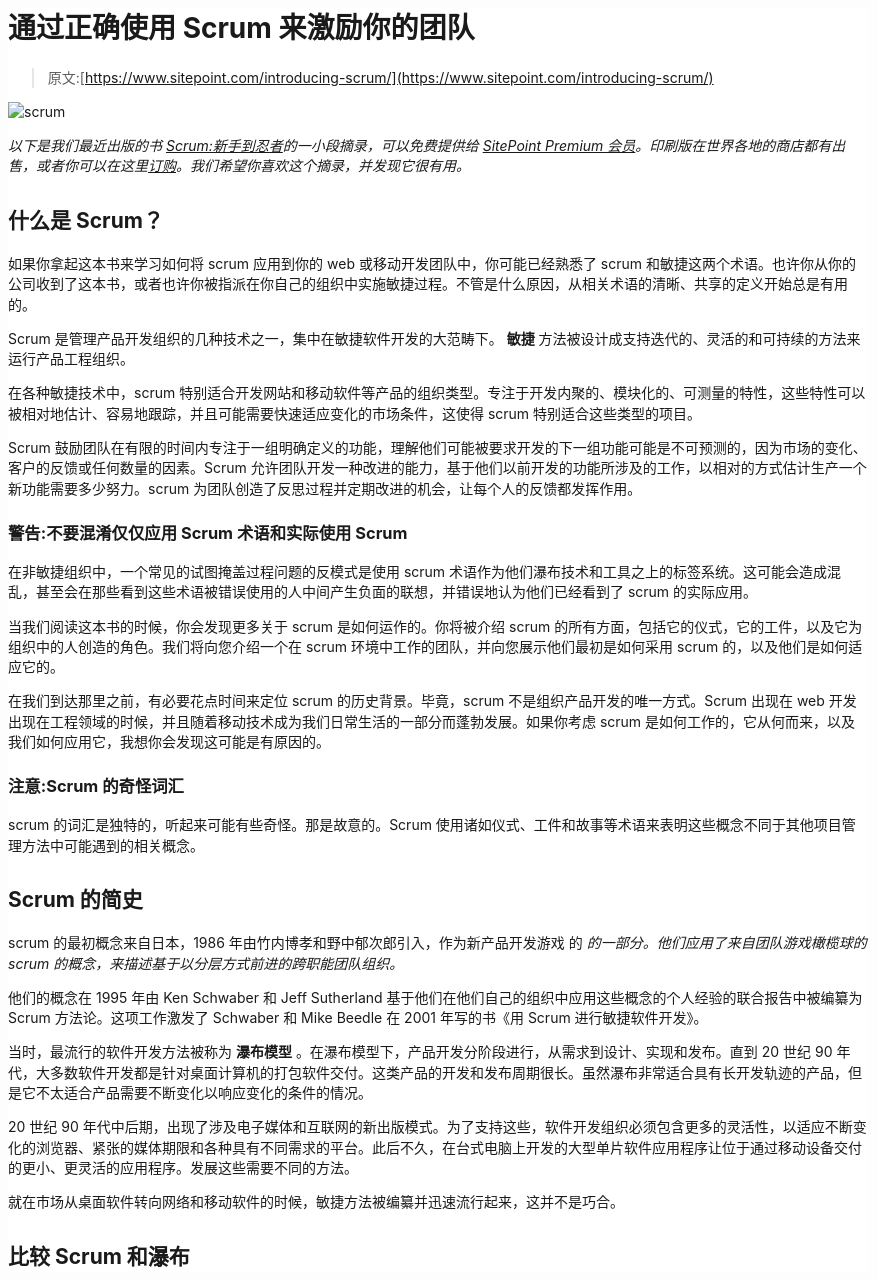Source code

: # 通过正确使用 Scrum 来激励你的团队

> 原文:[https://www.sitepoint.com/introducing-scrum/](https://www.sitepoint.com/introducing-scrum/)

![scrum](../Images/0b3d88dffa93312f953f601e21fb1a75.png)

*以下是我们最近出版的书 [Scrum:新手到忍者](https://www.sitepoint.com/premium/books/scrum-novice-to-ninja)的一小段摘录，可以免费提供给 [SitePoint Premium 会员](https://www.sitepoint.com/premium/join)。印刷版在世界各地的商店都有出售，或者你可以在这里[订购](http://shop.oreilly.com/product/9780994346919.do)。我们希望你喜欢这个摘录，并发现它很有用。*

## 什么是 Scrum？

如果你拿起这本书来学习如何将 scrum 应用到你的 web 或移动开发团队中，你可能已经熟悉了 scrum 和敏捷这两个术语。也许你从你的公司收到了这本书，或者也许你被指派在你自己的组织中实施敏捷过程。不管是什么原因，从相关术语的清晰、共享的定义开始总是有用的。

Scrum 是管理产品开发组织的几种技术之一，集中在敏捷软件开发的大范畴下。 **敏捷** 方法被设计成支持迭代的、灵活的和可持续的方法来运行产品工程组织。

在各种敏捷技术中，scrum 特别适合开发网站和移动软件等产品的组织类型。专注于开发内聚的、模块化的、可测量的特性，这些特性可以被相对地估计、容易地跟踪，并且可能需要快速适应变化的市场条件，这使得 scrum 特别适合这些类型的项目。

Scrum 鼓励团队在有限的时间内专注于一组明确定义的功能，理解他们可能被要求开发的下一组功能可能是不可预测的，因为市场的变化、客户的反馈或任何数量的因素。Scrum 允许团队开发一种改进的能力，基于他们以前开发的功能所涉及的工作，以相对的方式估计生产一个新功能需要多少努力。scrum 为团队创造了反思过程并定期改进的机会，让每个人的反馈都发挥作用。

### 警告:不要混淆仅仅应用 Scrum 术语和实际使用 Scrum

在非敏捷组织中，一个常见的试图掩盖过程问题的反模式是使用 scrum 术语作为他们瀑布技术和工具之上的标签系统。这可能会造成混乱，甚至会在那些看到这些术语被错误使用的人中间产生负面的联想，并错误地认为他们已经看到了 scrum 的实际应用。

当我们阅读这本书的时候，你会发现更多关于 scrum 是如何运作的。你将被介绍 scrum 的所有方面，包括它的仪式，它的工件，以及它为组织中的人创造的角色。我们将向您介绍一个在 scrum 环境中工作的团队，并向您展示他们最初是如何采用 scrum 的，以及他们是如何适应它的。

在我们到达那里之前，有必要花点时间来定位 scrum 的历史背景。毕竟，scrum 不是组织产品开发的唯一方式。Scrum 出现在 web 开发出现在工程领域的时候，并且随着移动技术成为我们日常生活的一部分而蓬勃发展。如果你考虑 scrum 是如何工作的，它从何而来，以及我们如何应用它，我想你会发现这可能是有原因的。

### 注意:Scrum 的奇怪词汇

scrum 的词汇是独特的，听起来可能有些奇怪。那是故意的。Scrum 使用诸如仪式、工件和故事等术语来表明这些概念不同于其他项目管理方法中可能遇到的相关概念。

## Scrum 的简史

scrum 的最初概念来自日本，1986 年由竹内博孝和野中郁次郎引入，作为新产品开发游戏 的 *的一部分。他们应用了来自团队游戏橄榄球的 scrum 的概念，来描述基于以分层方式前进的跨职能团队组织。*

他们的概念在 1995 年由 Ken Schwaber 和 Jeff Sutherland 基于他们在他们自己的组织中应用这些概念的个人经验的联合报告中被编纂为 Scrum 方法论。这项工作激发了 Schwaber 和 Mike Beedle 在 2001 年写的书《用 Scrum 进行敏捷软件开发》。

当时，最流行的软件开发方法被称为 **瀑布模型** 。在瀑布模型下，产品开发分阶段进行，从需求到设计、实现和发布。直到 20 世纪 90 年代，大多数软件开发都是针对桌面计算机的打包软件交付。这类产品的开发和发布周期很长。虽然瀑布非常适合具有长开发轨迹的产品，但是它不太适合产品需要不断变化以响应变化的条件的情况。

20 世纪 90 年代中后期，出现了涉及电子媒体和互联网的新出版模式。为了支持这些，软件开发组织必须包含更多的灵活性，以适应不断变化的浏览器、紧张的媒体期限和各种具有不同需求的平台。此后不久，在台式电脑上开发的大型单片软件应用程序让位于通过移动设备交付的更小、更灵活的应用程序。发展这些需要不同的方法。

就在市场从桌面软件转向网络和移动软件的时候，敏捷方法被编纂并迅速流行起来，这并不是巧合。

## 比较 Scrum 和瀑布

##############################

## INSTRUCTIONS TO FOLLOW
Find the line with "Scrum 是管理产品开发组织的几种技术之一，集中在敏捷软件开发的大范畴下。 **敏捷**" in the entries above. Retype it and each line after it, exactly, through the line with "当我们阅读这本书的时候，你会发现更多关于 scrum 是如何运作的。你将被介绍", and stop there.

## TASK SOLUTION
Scrum 是管理产品开发组织的几种技术之一，集中在敏捷软件开发的大范畴下。 **敏捷** 方法被设计成支持迭代的、灵活的和可持续的方法来运行产品工程组织。

在各种敏捷技术中，scrum 特别适合开发网站和移动软件等产品的组织类型。专注于开发内聚的、模块化的、可测量的特性，这些特性可以被相对地估计、容易地跟踪，并且可能需要快速适应变化的市场条件，这使得 scrum 特别适合这些类型的项目。

Scrum 鼓励团队在有限的时间内专注于一组明确定义的功能，理解他们可能被要求开发的下一组功能可能是不可预测的，因为市场的变化、客户的反馈或任何数量的因素。Scrum 允许团队开发一种改进的能力，基于他们以前开发的功能所涉及的工作，以相对的方式估计生产一个新功能需要多少努力。scrum 为团队创造了反思过程并定期改进的机会，让每个人的反馈都发挥作用。

### 警告:不要混淆仅仅应用 Scrum 术语和实际使用 Scrum

在非敏捷组织中，一个常见的试图掩盖过程问题的反模式是使用 scrum 术语作为他们瀑布技术和工具之上的标签系统。这可能会造成混乱，甚至会在那些看到这些术语被错误使用的人中间产生负面的联想，并错误地认为他们已经看到了 scrum 的实际应用。

当我们阅读这本书的时候，你会发现更多关于 scrum 是如何运作的。你将被介绍 scrum 的所有方面，包括它的仪式，它的工件，以及它为组织中的人创造的角色。我们将向您介绍一个在 scrum 环境中工作的团队，并向您展示他们最初是如何采用 scrum 的，以及他们是如何适应它的。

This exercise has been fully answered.